**What to do**
Where a line of the material includes the string "Astronergy", copy that line.

(Data shown begins)

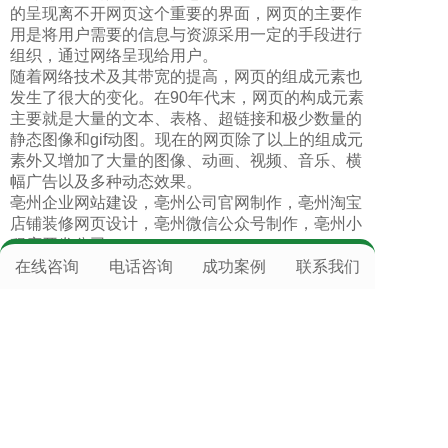
的呈现离不开网页这个重要的界面，网页的主要作
用是将用户需要的信息与资源采用一定的手段进行
组织，通过网络呈现给用户。
随着网络技术及其带宽的提高，网页的组成元素也
发生了很大的变化。在90年代末，网页的构成元素
主要就是大量的文本、表格、超链接和极少数量的
静态图像和gif动图。现在的网页除了以上的组成元
素外又增加了大量的图像、动画、视频、音乐、横
幅广告以及多种动态效果。
亳州企业网站建设
，
亳州公司官网制作
，
亳州淘宝
店铺装修网页设计
，
亳州微信公众号制作
，
亳州小
程序开发公司
在线咨询
电话咨询
成功案例
联系我们
上往建站提供
搭建网站
，
域名注册
，
官网备案服
务
，
网店详情页设计
，
企业网店
，
专业网络店铺管
理运营全托管公司咨询电话
，服务器空间，
微信公
众号托管
，
网页美工排版
,致力于
域名申请
，
竞价
托管
，
软文推广
，
全网营销
,提供标准级专业技术
保障，了却后顾之忧,主营：
虚拟主机
，
网站推
广
，
百度竞价托管
，
网站建设
，
上网建站推广服
务
，
网络公司有哪些
等业务，专业团队服务，效果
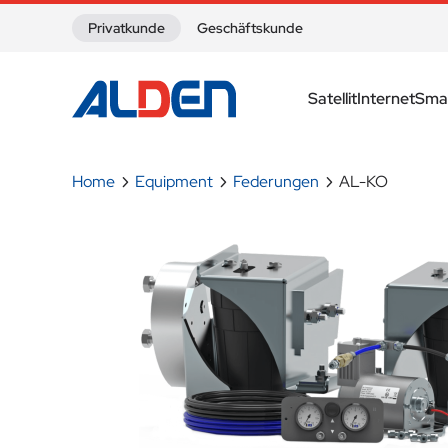
Zum Inhalt springen
Privatkunde
Geschäftskunde
Satellit
Internet
Sma
Home
Equipment
Federungen
AL-KO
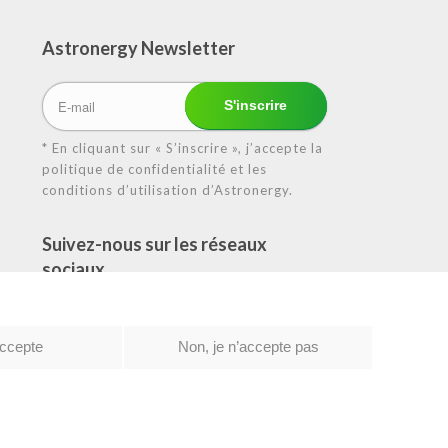
Astronergy N
ewsletter
* En cliquant sur « S’inscrire », j’accepte la
politique de confidentialité et les
conditions d’utilisation d’Astronergy.
Suivez-nous sur les réseaux
sociaux
accepte
Non, je n’accepte pas
tique de confidentialité
|
Conditions d’utilisation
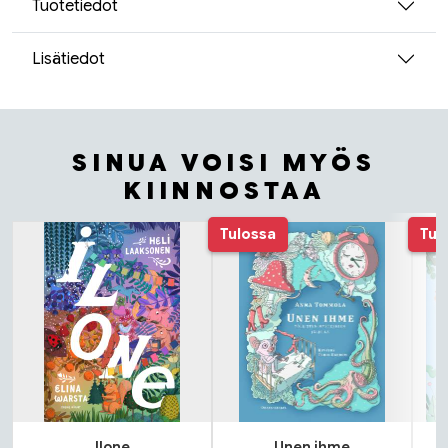
Tuotetiedot
Lisätiedot
SINUA VOISI MYÖS
KIINNOSTAA
Tuoteluettelon alku
Tulossa
Tul
Ilone
Unen ihme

(Data shown ends)

**Exercise output**
Astronergy N
conditions d’utilisation d’Astronergy.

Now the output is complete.